Sporttrade is pulling the plug on its US online sports betting operations. The final shutdown date is June 26. It’s a dramatic reversal for a company that spent years chasing CFTC approval to operate as a prediction market platform across American states.

Timeline and Customer Impact

The company announced the closure on May 15, but the deadlines vary depending on where you are. New Jersey customers must withdraw funds by May 25. Players in Arizona, Colorado, Iowa, and Virginia get until June 25. After June 26, the platform simply vanishes. Anyone who doesn’t withdraw will receive checks mailed to their registered address.

What Went Wrong

Sporttrade’s US journey reads like a cautionary tale about timing in the betting space. The company launched with a prediction market model years before the CFTC actually regulated that sector. Once the regulatory framework finally arrived, competitors suddenly had a massive advantage: they could operate in all 50 states while Sporttrade remained trapped in traditional gambling licensing arrangements. That’s a hell of a disadvantage to climb out from.
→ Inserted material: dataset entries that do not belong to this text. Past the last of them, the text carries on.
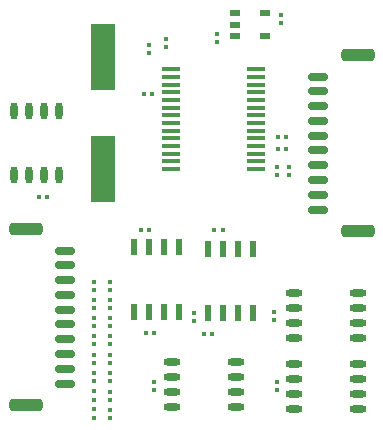
<source format=gbr>
%TF.GenerationSoftware,KiCad,Pcbnew,8.0.7*%
%TF.CreationDate,2025-01-10T16:13:59+05:30*%
%TF.ProjectId,STHDAQ_B0_COPY,53544844-4151-45f4-9230-5f434f50592e,rev?*%
%TF.SameCoordinates,Original*%
%TF.FileFunction,Paste,Top*%
%TF.FilePolarity,Positive*%
%FSLAX46Y46*%
G04 Gerber Fmt 4.6, Leading zero omitted, Abs format (unit mm)*
G04 Created by KiCad (PCBNEW 8.0.7) date 2025-01-10 16:13:59*
%MOMM*%
%LPD*%
G01*
G04 APERTURE LIST*
G04 Aperture macros list*
%AMRoundRect*
0 Rectangle with rounded corners*
0 $1 Rounding radius*
0 $2 $3 $4 $5 $6 $7 $8 $9 X,Y pos of 4 corners*
0 Add a 4 corners polygon primitive as box body*
4,1,4,$2,$3,$4,$5,$6,$7,$8,$9,$2,$3,0*
0 Add four circle primitives for the rounded corners*
1,1,$1+$1,$2,$3*
1,1,$1+$1,$4,$5*
1,1,$1+$1,$6,$7*
1,1,$1+$1,$8,$9*
0 Add four rect primitives between the rounded corners*
20,1,$1+$1,$2,$3,$4,$5,0*
20,1,$1+$1,$4,$5,$6,$7,0*
20,1,$1+$1,$6,$7,$8,$9,0*
20,1,$1+$1,$8,$9,$2,$3,0*%
G04 Aperture macros list end*
%ADD10RoundRect,0.079500X0.079500X0.100500X-0.079500X0.100500X-0.079500X-0.100500X0.079500X-0.100500X0*%
%ADD11RoundRect,0.079500X-0.100500X0.079500X-0.100500X-0.079500X0.100500X-0.079500X0.100500X0.079500X0*%
%ADD12RoundRect,0.079500X-0.079500X-0.100500X0.079500X-0.100500X0.079500X0.100500X-0.079500X0.100500X0*%
%ADD13R,0.558000X1.454899*%
%ADD14RoundRect,0.079500X0.100500X-0.079500X0.100500X0.079500X-0.100500X0.079500X-0.100500X-0.079500X0*%
%ADD15RoundRect,0.250000X-1.150000X0.250000X-1.150000X-0.250000X1.150000X-0.250000X1.150000X0.250000X0*%
%ADD16RoundRect,0.150000X-0.700000X0.150000X-0.700000X-0.150000X0.700000X-0.150000X0.700000X0.150000X0*%
%ADD17O,1.450000X0.599999*%
%ADD18R,2.100000X5.600000*%
%ADD19RoundRect,0.150000X0.700000X-0.150000X0.700000X0.150000X-0.700000X0.150000X-0.700000X-0.150000X0*%
%ADD20RoundRect,0.250000X1.150000X-0.250000X1.150000X0.250000X-1.150000X0.250000X-1.150000X-0.250000X0*%
%ADD21R,0.946899X0.508000*%
%ADD22O,0.599999X1.450000*%
%ADD23R,1.639799X0.431000*%
G04 APERTURE END LIST*
D10*
%TO.C,C13*%
X205018200Y-73881998D03*
X204328200Y-73881998D03*
%TD*%
D11*
%TO.C,C9*%
X194818000Y-64552000D03*
X194818000Y-65242000D03*
%TD*%
%TO.C,C20*%
X190119000Y-86711000D03*
X190119000Y-87401000D03*
%TD*%
D12*
%TO.C,C6*%
X192949000Y-69215000D03*
X193639000Y-69215000D03*
%TD*%
D13*
%TO.C,U4*%
X202184000Y-82368652D03*
X200914000Y-82368652D03*
X199644000Y-82368652D03*
X198374000Y-82368652D03*
X198374000Y-87811348D03*
X199644000Y-87811348D03*
X200914000Y-87811348D03*
X202184000Y-87811348D03*
%TD*%
D12*
%TO.C,C3*%
X198954000Y-80772000D03*
X199644000Y-80772000D03*
%TD*%
D14*
%TO.C,R2*%
X193802000Y-94325000D03*
X193802000Y-93635000D03*
%TD*%
%TO.C,R11*%
X204216000Y-94325000D03*
X204216000Y-93635000D03*
%TD*%
D15*
%TO.C,J2*%
X211105457Y-80881000D03*
X211105457Y-65931000D03*
D16*
X207755457Y-79031000D03*
X207755457Y-77781000D03*
X207755457Y-76531000D03*
X207755457Y-75281000D03*
X207755457Y-74031000D03*
X207755457Y-72781000D03*
X207755457Y-71531000D03*
X207755457Y-70281000D03*
X207755457Y-69031000D03*
X207755457Y-67781000D03*
%TD*%
D10*
%TO.C,C12*%
X205018200Y-72865998D03*
X204328200Y-72865998D03*
%TD*%
D17*
%TO.C,U5*%
X195349418Y-91948000D03*
X195349418Y-93218000D03*
X195349418Y-94488000D03*
X195349418Y-95758000D03*
X200799417Y-95758000D03*
X200799417Y-94488000D03*
X200799417Y-93218000D03*
X200799417Y-91948000D03*
%TD*%
%TO.C,U7*%
X205681999Y-86106000D03*
X205681999Y-87376000D03*
X205681999Y-88646000D03*
X205681999Y-89916000D03*
X211131998Y-89916000D03*
X211131998Y-88646000D03*
X211131998Y-87376000D03*
X211131998Y-86106000D03*
%TD*%
D14*
%TO.C,C11*%
X204216000Y-76103000D03*
X204216000Y-75413000D03*
%TD*%
%TO.C,R8*%
X188722000Y-88901000D03*
X188722000Y-88211000D03*
%TD*%
D11*
%TO.C,C4*%
X197231000Y-87793000D03*
X197231000Y-88483000D03*
%TD*%
D14*
%TO.C,R6*%
X188722000Y-92010000D03*
X188722000Y-91320000D03*
%TD*%
D11*
%TO.C,C19*%
X190119000Y-88235000D03*
X190119000Y-88925000D03*
%TD*%
D14*
%TO.C,R3*%
X188722000Y-96648000D03*
X188722000Y-95958000D03*
%TD*%
D11*
%TO.C,C21*%
X190119000Y-85187000D03*
X190119000Y-85877000D03*
%TD*%
D14*
%TO.C,C1*%
X199136000Y-64861000D03*
X199136000Y-64171000D03*
%TD*%
D18*
%TO.C,Y1*%
X189484000Y-75616000D03*
X189484000Y-66116000D03*
%TD*%
D11*
%TO.C,C14*%
X190119000Y-95982000D03*
X190119000Y-96672000D03*
%TD*%
D17*
%TO.C,U6*%
X205681999Y-92075000D03*
X205681999Y-93345000D03*
X205681999Y-94615000D03*
X205681999Y-95885000D03*
X211131998Y-95885000D03*
X211131998Y-94615000D03*
X211131998Y-93345000D03*
X211131998Y-92075000D03*
%TD*%
D14*
%TO.C,C10*%
X205232000Y-76103000D03*
X205232000Y-75413000D03*
%TD*%
D10*
%TO.C,R1*%
X198719000Y-89535000D03*
X198029000Y-89535000D03*
%TD*%
D19*
%TO.C,J1*%
X186323000Y-93763000D03*
X186323000Y-92513000D03*
X186323000Y-91263000D03*
X186323000Y-90013000D03*
X186323000Y-88763000D03*
X186323000Y-87513000D03*
X186323000Y-86263000D03*
X186323000Y-85013000D03*
X186323000Y-83763000D03*
X186323000Y-82513000D03*
D20*
X182973000Y-95613000D03*
X182973000Y-80663000D03*
%TD*%
D14*
%TO.C,R7*%
X188722000Y-90421000D03*
X188722000Y-89731000D03*
%TD*%
%TO.C,R4*%
X188722000Y-95124000D03*
X188722000Y-94434000D03*
%TD*%
D11*
%TO.C,C2*%
X204597000Y-62520000D03*
X204597000Y-63210000D03*
%TD*%
D14*
%TO.C,R10*%
X188726000Y-85853000D03*
X188726000Y-85163000D03*
%TD*%
D11*
%TO.C,C18*%
X190119000Y-89759000D03*
X190119000Y-90449000D03*
%TD*%
D14*
%TO.C,R9*%
X188721000Y-87364000D03*
X188721000Y-86674000D03*
%TD*%
%TO.C,R5*%
X188722000Y-93530000D03*
X188722000Y-92840000D03*
%TD*%
D10*
%TO.C,R13*%
X184770000Y-77978000D03*
X184080000Y-77978000D03*
%TD*%
D12*
%TO.C,C5*%
X192695000Y-80772000D03*
X193385000Y-80772000D03*
%TD*%
D11*
%TO.C,C17*%
X190119000Y-91344000D03*
X190119000Y-92034000D03*
%TD*%
%TO.C,C16*%
X190116000Y-92868000D03*
X190116000Y-93558000D03*
%TD*%
%TO.C,C15*%
X190119000Y-94458000D03*
X190119000Y-95148000D03*
%TD*%
D12*
%TO.C,C7*%
X193155000Y-89500000D03*
X193845000Y-89500000D03*
%TD*%
D21*
%TO.C,U2*%
X200656449Y-62422999D03*
X200656449Y-63373000D03*
X200656449Y-64323001D03*
X203203551Y-64323001D03*
X203203551Y-62422999D03*
%TD*%
D14*
%TO.C,R12*%
X203962000Y-88356000D03*
X203962000Y-87666000D03*
%TD*%
D11*
%TO.C,C8*%
X193421000Y-65060000D03*
X193421000Y-65750000D03*
%TD*%
D22*
%TO.C,U8*%
X181991000Y-76131001D03*
X183261000Y-76131001D03*
X184531000Y-76131001D03*
X185801000Y-76131001D03*
X185801000Y-70681002D03*
X184531000Y-70681002D03*
X183261000Y-70681002D03*
X181991000Y-70681002D03*
%TD*%
D13*
%TO.C,U3*%
X195961000Y-82241652D03*
X194691000Y-82241652D03*
X193421000Y-82241652D03*
X192151000Y-82241652D03*
X192151000Y-87684348D03*
X193421000Y-87684348D03*
X194691000Y-87684348D03*
X195961000Y-87684348D03*
%TD*%
D23*
%TO.C,U1*%
X195249800Y-67149000D03*
X195249800Y-67799001D03*
X195249800Y-68449000D03*
X195249800Y-69099001D03*
X195249800Y-69748999D03*
X195249800Y-70399001D03*
X195249800Y-71048999D03*
X195249800Y-71698998D03*
X195249800Y-72348999D03*
X195249800Y-72998998D03*
X195249800Y-73648999D03*
X195249800Y-74298998D03*
X195249800Y-74948999D03*
X195249800Y-75598998D03*
X202514200Y-75599000D03*
X202514200Y-74948999D03*
X202514200Y-74299000D03*
X202514200Y-73648999D03*
X202514200Y-72999001D03*
X202514200Y-72348999D03*
X202514200Y-71699001D03*
X202514200Y-71048999D03*
X202514200Y-70399001D03*
X202514200Y-69748999D03*
X202514200Y-69099001D03*
X202514200Y-68449000D03*
X202514200Y-67799001D03*
X202514200Y-67149000D03*
%TD*%
M02*

</source>
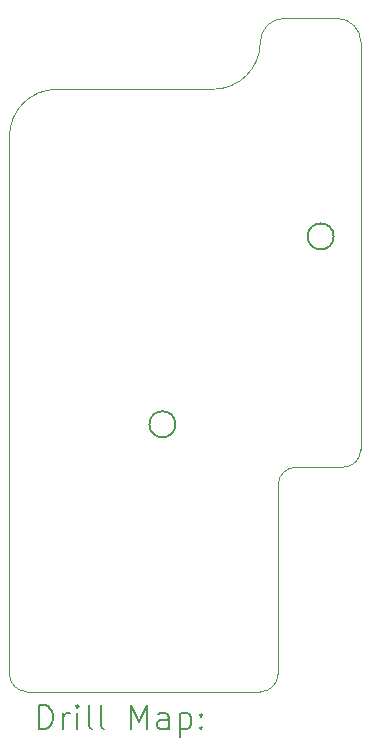
<source format=gbr>
%FSLAX45Y45*%
G04 Gerber Fmt 4.5, Leading zero omitted, Abs format (unit mm)*
G04 Created by KiCad (PCBNEW (6.0.1)) date 2022-03-21 13:57:09*
%MOMM*%
%LPD*%
G01*
G04 APERTURE LIST*
%TA.AperFunction,Profile*%
%ADD10C,0.100000*%
%TD*%
%TA.AperFunction,Profile*%
%ADD11C,0.150000*%
%TD*%
%ADD12C,0.200000*%
G04 APERTURE END LIST*
D10*
X15700000Y-6700000D02*
X15700000Y-10150000D01*
D11*
X14130500Y-9935500D02*
G75*
G03*
X14130500Y-9935500I-110000J0D01*
G01*
D10*
X12725000Y-12050000D02*
G75*
G03*
X12875000Y-12200000I150000J0D01*
G01*
X14442500Y-7099657D02*
X13125000Y-7100000D01*
X15550000Y-10300000D02*
G75*
G03*
X15700000Y-10150000I0J150000D01*
G01*
X15000000Y-12050000D02*
X15000000Y-10450000D01*
X15150000Y-10300000D02*
X15550000Y-10300000D01*
D11*
X15470500Y-8345500D02*
G75*
G03*
X15470500Y-8345500I-110000J0D01*
G01*
D10*
X15700000Y-6700000D02*
G75*
G03*
X15500000Y-6500000I-200000J0D01*
G01*
X12875000Y-12200000D02*
X14850000Y-12200000D01*
X13125000Y-7100000D02*
G75*
G03*
X12725000Y-7500000I0J-400000D01*
G01*
X12725000Y-7500000D02*
X12725000Y-12050000D01*
X15150000Y-10300000D02*
G75*
G03*
X15000000Y-10450000I0J-150000D01*
G01*
X15050000Y-6499657D02*
G75*
G03*
X14849657Y-6699657I0J-200343D01*
G01*
X14442500Y-7099657D02*
G75*
G03*
X14849657Y-6699657I7095J400000D01*
G01*
X14850000Y-12200000D02*
G75*
G03*
X15000000Y-12050000I0J150000D01*
G01*
X15050000Y-6499657D02*
X15500000Y-6500000D01*
D12*
X12977619Y-12515476D02*
X12977619Y-12315476D01*
X13025238Y-12315476D01*
X13053809Y-12325000D01*
X13072857Y-12344048D01*
X13082381Y-12363095D01*
X13091905Y-12401190D01*
X13091905Y-12429762D01*
X13082381Y-12467857D01*
X13072857Y-12486905D01*
X13053809Y-12505952D01*
X13025238Y-12515476D01*
X12977619Y-12515476D01*
X13177619Y-12515476D02*
X13177619Y-12382143D01*
X13177619Y-12420238D02*
X13187143Y-12401190D01*
X13196667Y-12391667D01*
X13215714Y-12382143D01*
X13234762Y-12382143D01*
X13301428Y-12515476D02*
X13301428Y-12382143D01*
X13301428Y-12315476D02*
X13291905Y-12325000D01*
X13301428Y-12334524D01*
X13310952Y-12325000D01*
X13301428Y-12315476D01*
X13301428Y-12334524D01*
X13425238Y-12515476D02*
X13406190Y-12505952D01*
X13396667Y-12486905D01*
X13396667Y-12315476D01*
X13530000Y-12515476D02*
X13510952Y-12505952D01*
X13501428Y-12486905D01*
X13501428Y-12315476D01*
X13758571Y-12515476D02*
X13758571Y-12315476D01*
X13825238Y-12458333D01*
X13891905Y-12315476D01*
X13891905Y-12515476D01*
X14072857Y-12515476D02*
X14072857Y-12410714D01*
X14063333Y-12391667D01*
X14044286Y-12382143D01*
X14006190Y-12382143D01*
X13987143Y-12391667D01*
X14072857Y-12505952D02*
X14053809Y-12515476D01*
X14006190Y-12515476D01*
X13987143Y-12505952D01*
X13977619Y-12486905D01*
X13977619Y-12467857D01*
X13987143Y-12448809D01*
X14006190Y-12439286D01*
X14053809Y-12439286D01*
X14072857Y-12429762D01*
X14168095Y-12382143D02*
X14168095Y-12582143D01*
X14168095Y-12391667D02*
X14187143Y-12382143D01*
X14225238Y-12382143D01*
X14244286Y-12391667D01*
X14253809Y-12401190D01*
X14263333Y-12420238D01*
X14263333Y-12477381D01*
X14253809Y-12496428D01*
X14244286Y-12505952D01*
X14225238Y-12515476D01*
X14187143Y-12515476D01*
X14168095Y-12505952D01*
X14349048Y-12496428D02*
X14358571Y-12505952D01*
X14349048Y-12515476D01*
X14339524Y-12505952D01*
X14349048Y-12496428D01*
X14349048Y-12515476D01*
X14349048Y-12391667D02*
X14358571Y-12401190D01*
X14349048Y-12410714D01*
X14339524Y-12401190D01*
X14349048Y-12391667D01*
X14349048Y-12410714D01*
M02*

</source>
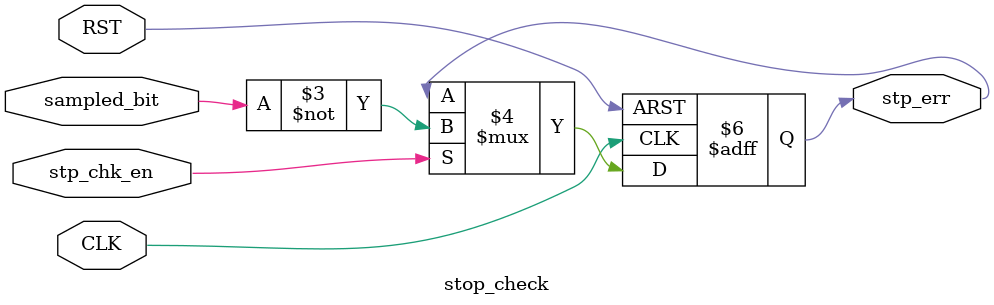
<source format=sv>
module stop_check(
  input logic CLK,
  input logic RST,
  input logic stp_chk_en,
  input logic sampled_bit,
  output logic stp_err
);

always_ff @(posedge CLK or negedge RST) begin
    if(!RST)
        stp_err <= 1'b0;
    else if(stp_chk_en)
        stp_err <= ~sampled_bit;
end

endmodule

</source>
So they pivoted. Applied for CFTC approval as a designated contract market and clearing organisation. Turns out, that process was both expensive and painfully slow.

The Prediction Market Problem

Meanwhile, prediction markets themselves became increasingly contentious. Traditional gambling regulators didn’t like them. Tribal gaming entities didn’t like them. Industry players grew uncomfortable with how fast the sector was expanding. And concerns about insider trading certainly haven’t helped matters.

For Sporttrade, it all added up. Regulatory delays, competitive disadvantage, and broader industry scepticism about prediction markets made the US market untenable. Sometimes being first to the table just means you’re sitting there longest while everyone else figures out the rules.

What the team thinks

Philippa Ashworth says:

Baz has captured the immediate drama of Sporttrade’s exit, but what’s equally instructive is what this tells us about the structural challenges facing prediction market platforms in the US regulatory environment, where the CFTC approval pathway remains murky and state-by-state compliance costs continue to outpace addressable markets. The real story here isn’t just another failed sportsbook, but rather a cautionary tale about how even well-capitalized operators can miscalculate the runway needed to navigate American fragmentation, something traditional sportsbooks solved through established licensing frameworks that prediction markets simply don’t enjoy. That said, Sporttrade’s departure may actually accelerate consolidation among remaining players while opening the door for competitors willing to invest in the long regulatory game.